Os tiros parecem tão perto agora... Há tantos gritos vindos de algum canto, em meio ao barulho alto da chuva batendo no amianto.

- O chefe me mandou te levar pra um barraco ou pra casa, só que não vai dar pra ir pra tua casa agora; aquele lado tá lombrado e a gente pode levar caroçada nos corneos. - ele fala junto ao meu rosto, sacudindo meu braço como se eu fosse retardada.

Aqui, debaixo desse telhado, está escuro, mas ao lado tem um poste. Vejo através de sua luz as gostas de água desmoronando em corrente no chão. Sinto algumas no meu rosto, só que essas são quentes.

- Tá me ouvindo, garota? - quando recebo outra chacoalhada do Jacaré, me situo e percebo que meus olhos estão arregalados, e essa água quente em meu rosto, são lagrimas de pavor.
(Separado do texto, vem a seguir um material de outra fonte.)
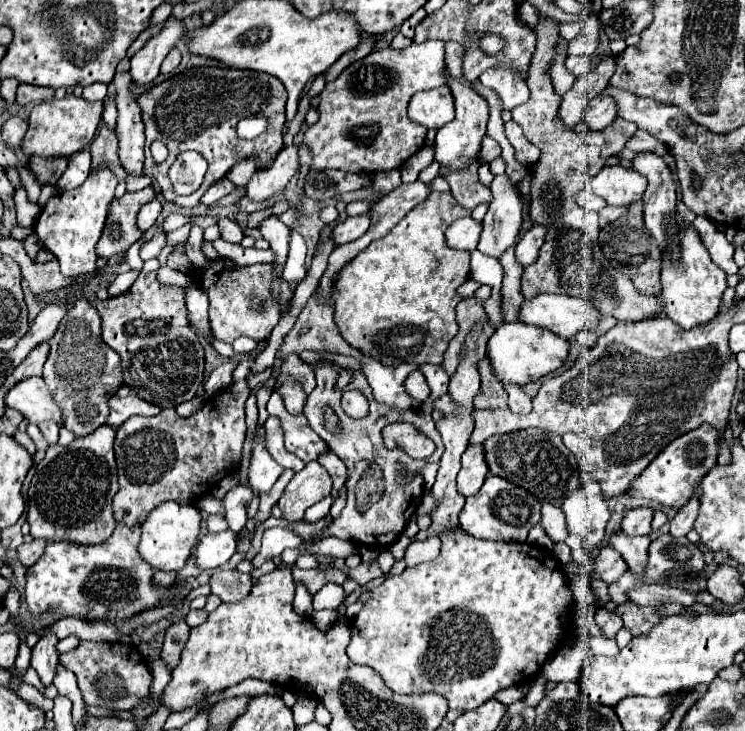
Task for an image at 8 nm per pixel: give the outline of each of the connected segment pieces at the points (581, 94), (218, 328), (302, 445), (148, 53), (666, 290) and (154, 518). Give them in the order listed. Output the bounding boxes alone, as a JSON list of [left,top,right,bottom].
[[557,53,617,129],[193,259,279,343],[267,391,327,464],[131,19,185,85],[661,219,727,329],[139,503,201,571]]

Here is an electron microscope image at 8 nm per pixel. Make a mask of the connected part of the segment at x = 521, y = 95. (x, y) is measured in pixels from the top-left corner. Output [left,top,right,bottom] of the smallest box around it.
[479,69,529,109]

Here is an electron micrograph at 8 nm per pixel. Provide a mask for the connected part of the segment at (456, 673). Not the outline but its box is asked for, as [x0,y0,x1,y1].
[347,529,573,711]

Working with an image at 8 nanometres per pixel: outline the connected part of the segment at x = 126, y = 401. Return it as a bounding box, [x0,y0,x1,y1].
[105,395,161,429]

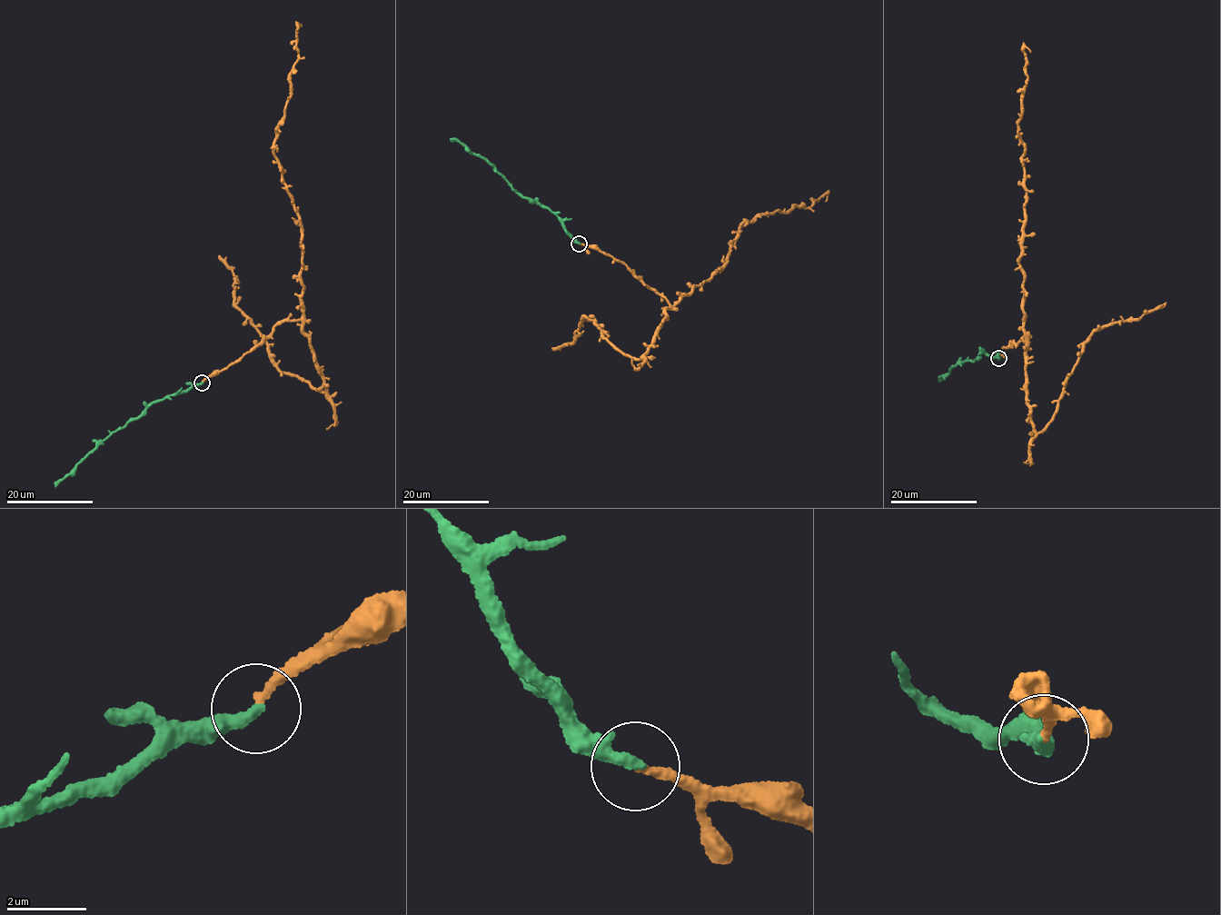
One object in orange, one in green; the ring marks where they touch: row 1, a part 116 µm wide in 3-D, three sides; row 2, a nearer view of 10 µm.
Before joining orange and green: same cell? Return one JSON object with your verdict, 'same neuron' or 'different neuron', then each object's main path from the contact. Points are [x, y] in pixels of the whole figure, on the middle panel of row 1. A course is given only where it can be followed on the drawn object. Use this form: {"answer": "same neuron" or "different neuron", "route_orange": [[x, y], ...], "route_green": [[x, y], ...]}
{"answer": "same neuron", "route_orange": [[579, 243], [626, 264], [672, 305], [727, 264], [743, 223], [797, 204], [810, 207], [827, 193], [826, 201]], "route_green": [[579, 243], [570, 236], [554, 213], [517, 193], [491, 163], [466, 146], [451, 139]]}

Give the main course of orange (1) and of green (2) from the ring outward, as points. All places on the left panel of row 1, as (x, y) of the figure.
1: (202, 382), (278, 324), (302, 316), (301, 220), (273, 151), (301, 26)
2: (202, 382), (156, 401), (100, 442), (55, 486)

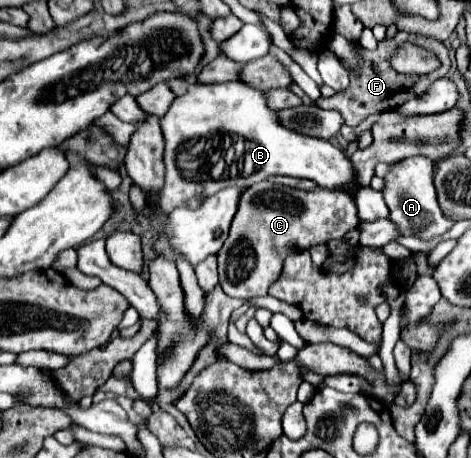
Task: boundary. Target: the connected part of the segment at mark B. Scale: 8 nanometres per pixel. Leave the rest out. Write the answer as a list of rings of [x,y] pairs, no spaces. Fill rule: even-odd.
[[[215,83],[215,85],[189,85],[187,93],[177,97],[173,105],[169,107],[167,115],[161,119],[161,131],[165,137],[165,185],[161,189],[161,209],[165,213],[171,213],[175,207],[189,203],[191,207],[199,205],[199,197],[205,197],[207,193],[217,193],[223,187],[231,185],[253,185],[257,181],[263,181],[271,175],[289,175],[299,179],[313,179],[321,187],[329,189],[349,189],[357,197],[357,209],[359,219],[363,221],[375,221],[379,217],[389,217],[387,205],[383,201],[381,191],[373,191],[371,187],[359,189],[355,185],[351,161],[345,159],[343,151],[335,145],[331,145],[325,139],[299,135],[287,127],[281,125],[277,119],[277,111],[267,105],[265,93],[261,89],[255,89],[247,83]],[[211,135],[223,135],[227,137],[227,161],[235,161],[235,169],[239,169],[239,177],[219,179],[219,181],[189,181],[183,177],[183,173],[177,167],[177,153],[179,145],[183,141],[189,141],[193,137],[211,137]]]

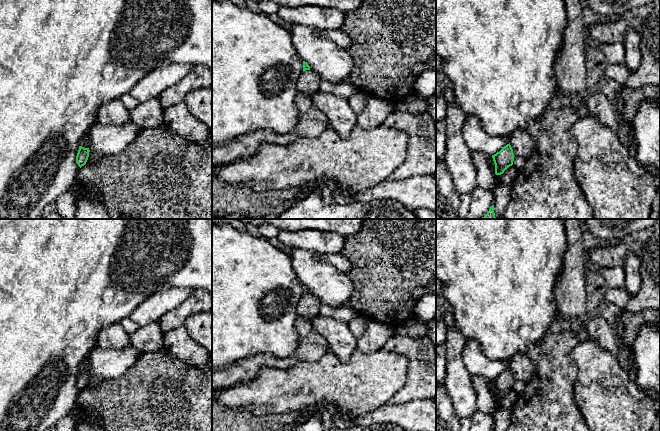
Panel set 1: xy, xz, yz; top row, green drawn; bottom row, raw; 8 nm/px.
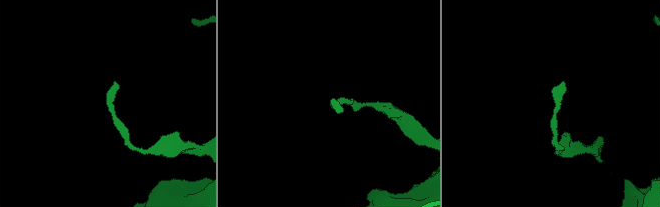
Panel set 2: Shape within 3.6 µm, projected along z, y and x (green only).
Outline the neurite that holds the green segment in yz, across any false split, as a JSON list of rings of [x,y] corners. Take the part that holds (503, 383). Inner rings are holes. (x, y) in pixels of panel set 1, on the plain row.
[[[510,367],[504,370],[499,376],[492,379],[495,388],[495,398],[501,399],[508,391],[512,390],[514,381]]]

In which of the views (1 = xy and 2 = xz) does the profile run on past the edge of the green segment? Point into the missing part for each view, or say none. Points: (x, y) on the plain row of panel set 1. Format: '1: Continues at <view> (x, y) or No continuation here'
1: No continuation here
2: No continuation here

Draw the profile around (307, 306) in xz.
[[[310,294],[303,295],[297,305],[297,313],[309,319],[317,317],[318,299]]]

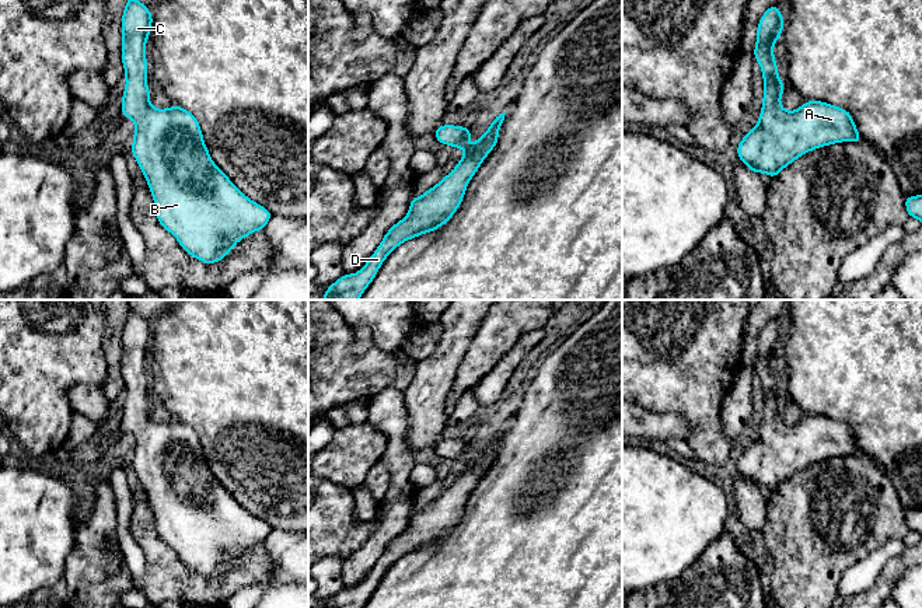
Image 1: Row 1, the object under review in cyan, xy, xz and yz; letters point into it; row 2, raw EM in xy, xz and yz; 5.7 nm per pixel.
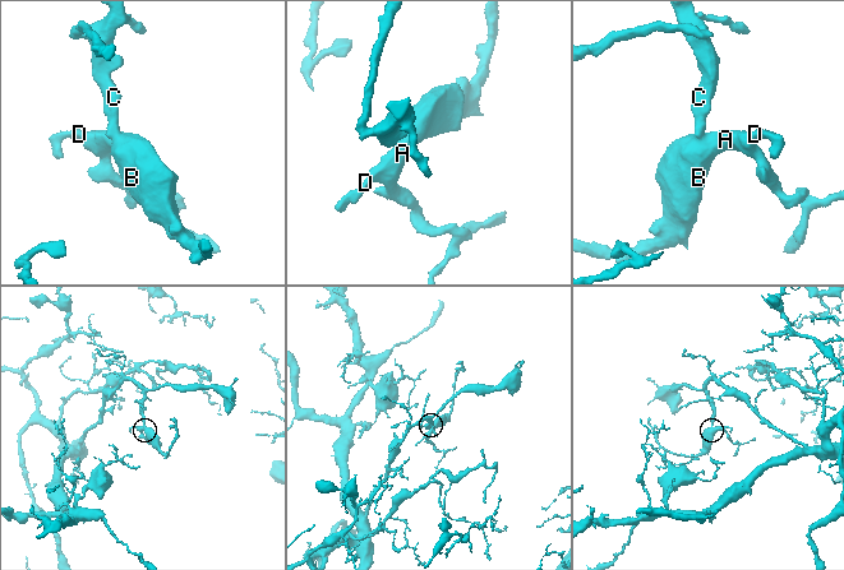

- A gente vai precisar correr, jaé? - ele pergunta, me olhando nos olhos, como que para me fazer entender a gravidade.

Sinto minhas pernas duras.
Não vou conseguir...

Meu rosto se desfaz numa careta enquanto perco a força dos joelhos, cedendo gradativamente ao ataque emocional.

- Não, não, não, não! Tu não pode desmaiar agora, mina! Porra! Por que o chefe me mandou cuidar de tu, caralho? Porra, viado! - ele me segura com uma mão, passando a outra na cabeleira vermelha curtinha.

- Na-não consigo anda-dar... - gaguejo, a descarga de terror descendo sobre mim. Cubro meus ouvidos e escorrego um pouco na parede. Aperto os olhos. Nunca senti tanto medo.